See, the farmers in La Suiza have never been able to taste their own coffee, the coffee that is grown exclusively in each farmer’s small plot. Up to last year’s harvest, La Suiza lacked the technology and equipment to process their coffee start to finish. Many farmers in Guatemala sell their coffee in the fruit form (unprocessed cherries), garnering a minimal $0.18/pound on the street. Although they meticulously hand pulped the cherries and patio dried the coffee, they lacked the equipment necessary to remove the parchment and sort the beans into appropriate grading scales. They have been relying on (and paying) other partners in the co-op six hours away to do this final step. So, practically speaking, they would combine all the farms’ harvest into one lot and send it to San Miguel. Electric power has also been a challenge for equipment since the town only has a small hydro-electric generator that’s flipped on for a few hours each night. However, through a connection made on a recent trip to Antigua, a non-profit has offered to fund a solar initiative, hoping to bolster industry in the community, and has bought them the ever-important dry mill (which removes parchment) as a demonstrable investment in their socio-economic goal.

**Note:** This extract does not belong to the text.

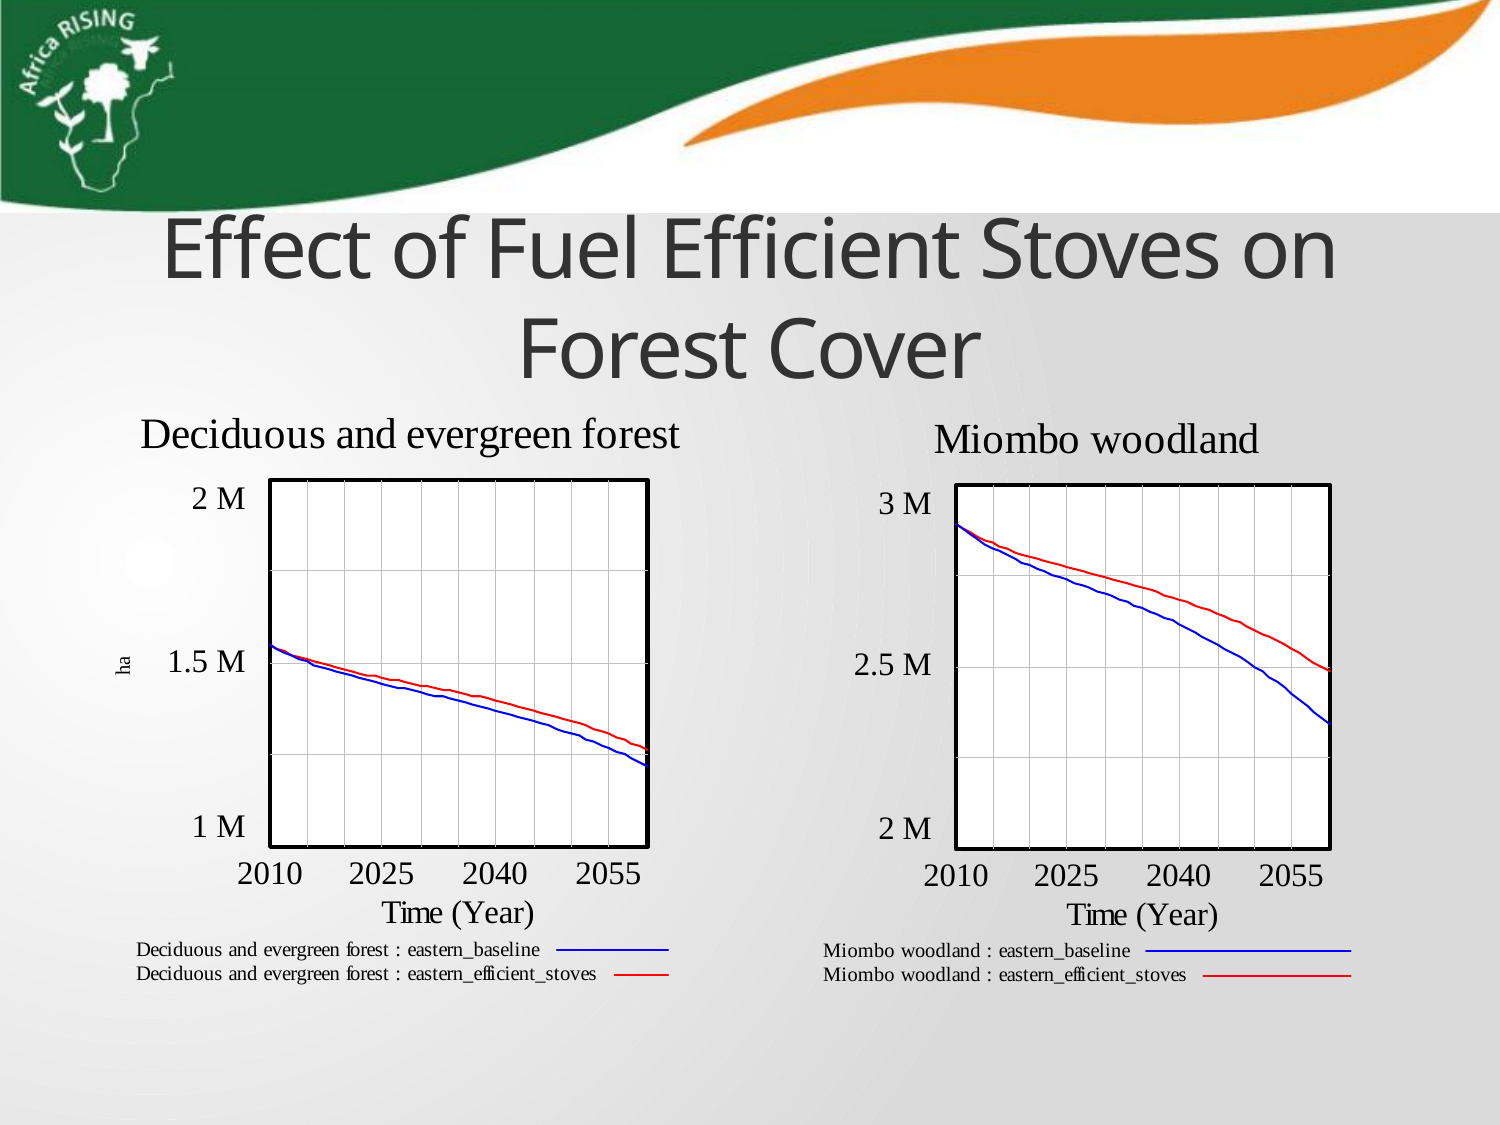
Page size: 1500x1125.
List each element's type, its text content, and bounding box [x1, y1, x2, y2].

Okay, okay, back to the good stuff. If all goes according to plan tomorrow— the combination of (a) the start of the harvest season in La Suiza, (b) the introduction of the new dry mill (allowing each farmer to process their own coffee), and (c) our small sample roaster and back-of-the-napkin roast profiling— should result in us being able to roast and cup each individual farmer’s coffee with them. Maybe this doesn’t seem like a big deal, but let’s go back to the two goals in our vertical sourcing and direct partnerships: to help our farmers understand (1) what good quality coffee tastes like reflected in a cupper’s score, and (2) how to add value to their coffee by learning each of the processing steps that add financial value to their coffee. 

John

THE day arrived, and it was sacred. There’s no other word for it. Deep in the Guatemalan mountains, farmers and zip lock bags of proprietary green coffee filed into a community room and surrounded the cupping table. It was beautiful to watch KC and Lorna taking each baggie in exchange for a “gracias” and run it though the tiny sample roaster.

Wide eyes and childlike giggles snuck out of grown men and women – watching, smelling, communing. My heart soared as we taught a very polite culture to loudly slurp the spoonful of coffee, the proper aerating technique we teach our staff. I’m so accustomed to see this happening with our new hires in the Coffee 101 workshop, I just burst into laughter as the room exploded into a cacophony of slurping & coughing through our first sips. I can’t and won’t give words to the moment each farmer tasted the fruit of the labor for the first time – sacred is all I can offer you. If our business in this life is really to add meaning to each moment – it was a transcendent human moment, and you were a part of it with us.